„Die Orte, an denen es noch Abenteuer zu erleben gibt, werden weniger, aber da gibt es noch Möglichkeiten, man muss nur jung sein“ mutmaßte Claude Levi-Strauss in einem Interview, das aus dem Off zitiert wird. Erfahrungen im Theater, die noch nicht gemacht worden sind, dürften ebenfalls nicht mehr so viele übrig sein. Die Ruhrtriennale unter Leitung von Heiner Goebbels zeigt zumindest neue Möglichkeiten auf – etwa wenn sie jetzt mit „Stifters Dinge“ aus der Feder des Intendanten selbst ein völlig unbemanntes Musiktheaterstück präsentiert. Wenn man von den zwei Komparsen absieht, die zu Anfang des Stückes ein weißes Pulver auf der Bühne zerstreuen…
Etwa der imaginierte Schnee in den Winterlandschaften, durch die ein Adalbert Stifter streifte? Zwischen diesem Autoren der Einsamkeit und dem industriellen Ambiente der Kraftzentrale in Duisburg liegen gefühlte Welten – und die audiovisuelle Bühnenkunst, mit der dieses Vakuum sinnhaft ausgefüllt werden soll, muss komplex, verstörend und verwirrend sein. Zumindest war man nach einer guten Eineinviertelstunde tief hineingezogen in einen hermetischen, dunklen Kosmos, war mit faszinierenden Bildern und Klängen und philosophischen Gedankensplittern und den lakonischen Naturschilderungen von Adalbert Stifter selbst so ganz – auf sich allein gestellt.
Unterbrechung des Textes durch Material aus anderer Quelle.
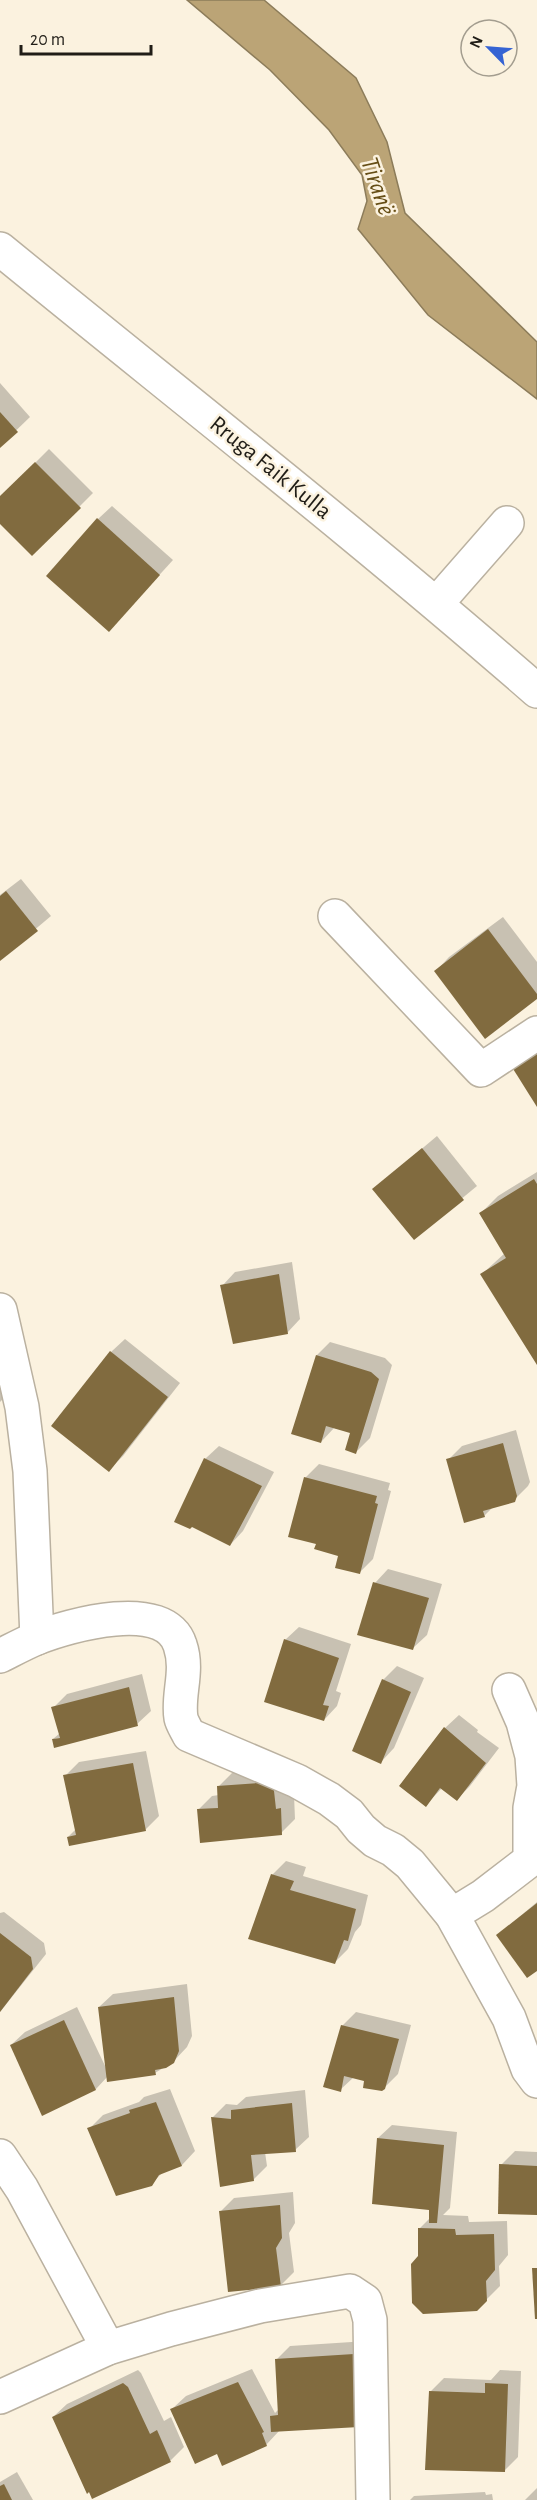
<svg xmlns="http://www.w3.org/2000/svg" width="537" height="2500" font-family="'Alegreya Sans',sans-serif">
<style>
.water{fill:#bba476;stroke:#8c7c5a;stroke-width:1.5}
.shadow{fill:#0003}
.building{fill:#816b3f}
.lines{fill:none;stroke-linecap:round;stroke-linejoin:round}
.minor-casing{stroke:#bab1a0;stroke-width:36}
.minor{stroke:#fff;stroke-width:33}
.labels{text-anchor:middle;stroke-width:5;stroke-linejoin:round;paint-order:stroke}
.street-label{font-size:24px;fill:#201d17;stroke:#fbf2df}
.water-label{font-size:26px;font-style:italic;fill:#654d15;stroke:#fbf2df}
</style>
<rect width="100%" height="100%" fill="#fbf2df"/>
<!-- water -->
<polygon class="water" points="187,0 264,0 356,78 387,142 405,213 537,342 537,399 428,315 358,229 367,201 362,175 329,130 270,70"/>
<!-- shadow -->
<g class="shadow">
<polygon points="0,383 30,417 0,446"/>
<polygon points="49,449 93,493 32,554 0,522 0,498"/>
<polygon points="112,506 173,560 122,616 98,519"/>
<polygon points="21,879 51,916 0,959 0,895"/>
<polygon points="503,917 537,962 537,997 436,971 449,957"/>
<polygon points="437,1136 477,1186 414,1238 374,1189"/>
<polygon points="537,1172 537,1363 482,1274 505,1253 481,1213 498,1196"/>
<polygon points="292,1262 300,1319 287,1333 222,1286 235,1272"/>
<polygon points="0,1328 7,1395 0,1402"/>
<polygon points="125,1339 180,1383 123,1456 109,1470 111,1352"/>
<polygon points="330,1342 385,1358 392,1365 370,1438 356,1452 352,1432 334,1428 321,1442 317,1355"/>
<polygon points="516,1430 530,1482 528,1486 514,1500 494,1506 484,1516 448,1460 462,1446"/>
<polygon points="219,1446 274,1472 243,1531 230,1545 205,1459"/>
<polygon points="319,1464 390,1483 388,1490 391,1491 373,1559 360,1572 340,1555 318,1543 305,1478"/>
<polygon points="388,1569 442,1584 427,1635 413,1648 375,1583"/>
<polygon points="299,1627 351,1644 336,1691 341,1693 337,1706 324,1720 285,1640"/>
<polygon points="397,1666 424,1678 394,1748 381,1762 383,1680"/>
<polygon points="142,1674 151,1711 137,1724 53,1739 60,1733 53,1708 67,1694"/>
<polygon points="459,1715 478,1730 477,1732 499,1748 470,1786 457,1799 442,1788 426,1805 445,1728"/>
<polygon points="146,1751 159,1816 145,1830 68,1837 76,1829 65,1776 79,1762"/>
<polygon points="287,1770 294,1795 295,1819 281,1833 199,1809 212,1796 219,1795 218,1787 232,1773"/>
<polygon points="286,1861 306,1867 303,1876 368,1895 361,1925 355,1932 348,1949 334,1963 272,1875"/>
<polygon points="537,1902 537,1969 498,1935"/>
<polygon points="4,1912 44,1943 46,1954 0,2012 0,1913"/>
<polygon points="187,1984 192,2036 187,2047 173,2062 155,2073 108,2076 96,2089 43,2114 11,2045 25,2032 77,2007 107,2070 99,2007 113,1994"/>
<polygon points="356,2012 411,2025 398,2074 384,2088 354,2077 340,2090 342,2026"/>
<polygon points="170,2089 195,2151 182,2165 164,2171 151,2184 89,2129 103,2115 139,2102 144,2097"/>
<polygon points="305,2090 309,2137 295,2150 265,2152 267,2166 253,2180 212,2118 226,2104 237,2105 246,2097"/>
<polygon points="392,2125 457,2132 450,2208 443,2215 468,2216 469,2222 507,2221 508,2255 499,2266 500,2286 476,2310 419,2256 419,2229 430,2218 430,2208 378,2138"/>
<polygon points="515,2151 537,2152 537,2214 501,2165"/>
<polygon points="293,2192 295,2223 289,2233 294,2272 280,2286 220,2212 234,2198"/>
<polygon points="367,2341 372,2412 280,2430 266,2445 218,2452 172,2409 186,2396 252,2369 275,2413 279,2409 276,2360 290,2346"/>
<polygon points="138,2370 141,2373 164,2421 171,2417 184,2447 171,2460 93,2497 53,2417 67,2404"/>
<polygon points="500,2370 521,2371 518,2457 505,2470 430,2392 444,2378 491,2380"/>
<polygon points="17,2472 33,2500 0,2500 0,2482"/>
<polygon points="537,2488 537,2500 525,2500"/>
<polygon points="485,2492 486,2495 492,2494 493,2500 402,2500 410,2500 414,2496"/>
</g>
<!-- building -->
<g class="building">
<polygon points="0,412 18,432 0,448"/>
<polygon points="35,462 81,508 32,556 0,524 0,496"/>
<polygon points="97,518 160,575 109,632 46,576"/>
<polygon points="6,891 38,931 0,961 0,896"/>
<polygon points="488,929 537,994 537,999 485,1039 434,971"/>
<polygon points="537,1047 537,1107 510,1064"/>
<polygon points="422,1148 464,1200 414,1240 372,1189"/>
<polygon points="534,1179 537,1184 537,1365 480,1274 506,1258 479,1213"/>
<polygon points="279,1274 288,1334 233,1344 220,1285"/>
<polygon points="110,1351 168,1397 109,1472 51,1426"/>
<polygon points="316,1355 371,1372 379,1379 356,1454 345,1450 350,1433 326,1426 321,1443 291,1434"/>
<polygon points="503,1443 517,1496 515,1502 483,1511 485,1517 464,1523 446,1459"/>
<polygon points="204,1458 262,1486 230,1546 192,1527 190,1529 174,1522"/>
<polygon points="304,1477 377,1496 375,1503 378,1504 360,1574 335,1568 338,1556 314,1549 316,1544 288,1537"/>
<polygon points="373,1582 429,1598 413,1650 357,1635"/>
<polygon points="284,1639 339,1658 323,1705 329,1706 324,1721 264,1702"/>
<polygon points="382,1679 411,1692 381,1764 352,1751"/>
<polygon points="129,1687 138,1726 54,1748 52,1739 60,1738 51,1707"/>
<polygon points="444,1727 486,1763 457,1801 440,1788 426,1807 399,1786"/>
<polygon points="133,1763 146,1831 69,1846 67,1837 76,1835 63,1775"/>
<polygon points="273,1782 276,1809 281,1808 282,1835 200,1843 197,1809 218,1808 217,1786"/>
<polygon points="271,1874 294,1881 290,1890 356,1909 348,1941 344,1940 335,1964 248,1939"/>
<polygon points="537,1903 537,1971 527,1978 496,1935"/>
<polygon points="0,1933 31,1957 33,1969 0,2012"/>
<polygon points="174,1997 179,2051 174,2063 166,2068 155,2070 156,2075 107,2082 98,2007"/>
<polygon points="64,2020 96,2090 42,2116 10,2045"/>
<polygon points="341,2025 399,2039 385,2089 382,2091 363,2088 364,2081 344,2076 341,2092 323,2087"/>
<polygon points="156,2102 182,2166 159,2175 152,2186 116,2196 87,2128 130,2113 129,2110"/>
<polygon points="292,2103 296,2152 251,2155 254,2181 220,2187 211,2117 231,2119 231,2110"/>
<polygon points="377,2138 444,2145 437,2223 429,2223 429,2210 372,2204"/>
<polygon points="499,2164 537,2166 537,2215 498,2214"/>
<polygon points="280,2205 282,2238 276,2248 281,2287 228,2292 219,2211"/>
<polygon points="418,2228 455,2229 456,2235 494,2234 495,2270 486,2281 487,2301 477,2311 423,2314 412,2303 411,2264 418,2256"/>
<polygon points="532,2268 537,2268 537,2319 535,2319"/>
<polygon points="354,2354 359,2427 271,2432 270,2416 278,2415 275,2359"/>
<polygon points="238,2382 264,2432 262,2433 267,2446 222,2466 217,2454 195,2464 170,2409"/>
<polygon points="123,2383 128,2387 150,2434 157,2430 171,2462 92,2499 89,2492 87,2494 52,2417"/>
<polygon points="485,2383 508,2384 505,2472 425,2470 429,2391 485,2393"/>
<polygon points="4,2484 12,2500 0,2500 0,2486"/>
</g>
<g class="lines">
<!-- minor casing -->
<g class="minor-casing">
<g id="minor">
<path d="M0,249c180,147 362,289 537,442"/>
<polyline points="437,603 507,523"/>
<polyline points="335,916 481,1070 537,1033"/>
<polyline points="0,1310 22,1407 30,1471 37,1638"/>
<path d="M0,1656c12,-6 25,-13 37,-18 32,-13 128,-40 143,7 9,26 -3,50 1,73 1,5 5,11 8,17l108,46 32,18 20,15 12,15 14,12 18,9 17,14 42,51 57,103 19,51 9,12"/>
<polyline points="452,1915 483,1896 530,1860 530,1808 534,1786 532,1756 523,1722 509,1690"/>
<polyline points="0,2156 22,2189 108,2348"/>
<polyline points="0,2397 108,2348 171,2329 260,2306 350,2291 365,2301 370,2320 373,2500"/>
</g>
</g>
<!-- minor -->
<use href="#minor" class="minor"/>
</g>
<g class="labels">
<!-- street labels -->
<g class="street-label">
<text transform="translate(271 467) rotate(39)" y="8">Rruga Faik Kulla</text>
</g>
<!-- water labels -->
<g class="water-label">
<text transform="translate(379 186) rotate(71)" y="9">Tiranë</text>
</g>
</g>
<!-- north arrow -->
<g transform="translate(489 48) rotate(295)"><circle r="28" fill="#fbf2df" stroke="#a39d8f" stroke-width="1.5"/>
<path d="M0-4.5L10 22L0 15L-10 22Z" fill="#3563d3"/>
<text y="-9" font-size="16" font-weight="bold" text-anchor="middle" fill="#201d17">N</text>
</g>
<!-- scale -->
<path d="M21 45v9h130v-9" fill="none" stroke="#201d17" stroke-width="3"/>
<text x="30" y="45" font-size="18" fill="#201d17" stroke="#fbf2df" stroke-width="4.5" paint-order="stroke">20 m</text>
</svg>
Eben so, wie der Autor Adalbert Stifter, der die Weiten der böhmischen und bayerischen Wälder durchstreift, und der sich so ganz der einsamen Anschauung der Dinge an sich verschrieben hat.
Heiner Goebbels hat in seiner Karriere schon viele Hörstücke geschaffen. Einige davon fokussieren sich auf eine einzige Person, um die Idee, die von diesen transportiert wird, künstlerisch zu überhöhen. Die Ruhrtriennale mit ihren Räumlichkeiten und schier grenzenlosen technischen Möglichkeiten bietet hierfür beispiellose Potenziale auf, um solche Vorgänge in wahrhaft kolossalem Ambiente zu monumentalisieren. „Stifters Dinge“ bleibt von seiner Kernidee her der Heiner Goebbels-Hörstück-Tradition verhaftet. Musik, Klänge und Texte wirken miteinander, verdichten einander – drumherum zielen kolossale Visualisierungen auf die Gesamtkunstwerks-Idee ab. Hier ist es eine entmenschte Welt und das Stiftersche Natur-Szenerio wird in der Duisburger Maschinenhalle in ihr Gegenteil transformiert. Auf Stahlschienen rollt der Klangapparat: Die riesenhafte Apparatur besteht aus fünf aufgetürmten Klavieren und Flügeln, die mit komplizierter Roboter-Technik in den Status der Selbstspielbarkeit gehoben worden sind - dazu kommt eine elektromechanische Bassdrum, Lautsprecher, Projektoren und Nebelmaschinen.
Irgendwann während der Aufführung, wenn sich die Emotionalität verdichtet, rollt der ganze Apparat auf sein Publikum zu – um sich dann aber wieder zu entfernen. Der Weg des Individuums führt in die einsame Ferne. Die Klangwelten dazu entsprechen der kompositorischen Handschrift von Heiner Goebbels, der weiß wie Worte wirken, wenn sie in eine entsprechende Klang-Atmosphäre geworfen werden. Es wabern grollende Subbässe durch den Raum und lassen unheimliche Dark Ambient Soundflächen eine mysteriöse Stimmung wie in einem Michael-Haneke-Film aufkommen – eben weil das Fehlen von Menschen auf der Bühne noch zusätzlich den Unheimlichkeits-Faktor verstärkt. Stimmfetzen und Zitate irrlichtern durch den Raum. Da leuchtet ein Bach-Klavierstück wie ein einsames in einer Winternacht beleuchtetes Haus. Und die Klaviermaschinen spielen gespenstisch-virtuos in minutiös koordinierter Programmierung expressionistisch anmutende Zwölftoncluster, denn auch hier kommentiert die Musik weiter, wo Bilder und Worte enden. Wasser tropft und Nebel wabert. Man fühlt sich verloren in einer menschenleer gewordenen Welt – und erlebt die Vision eines maschinenhaften Theaters.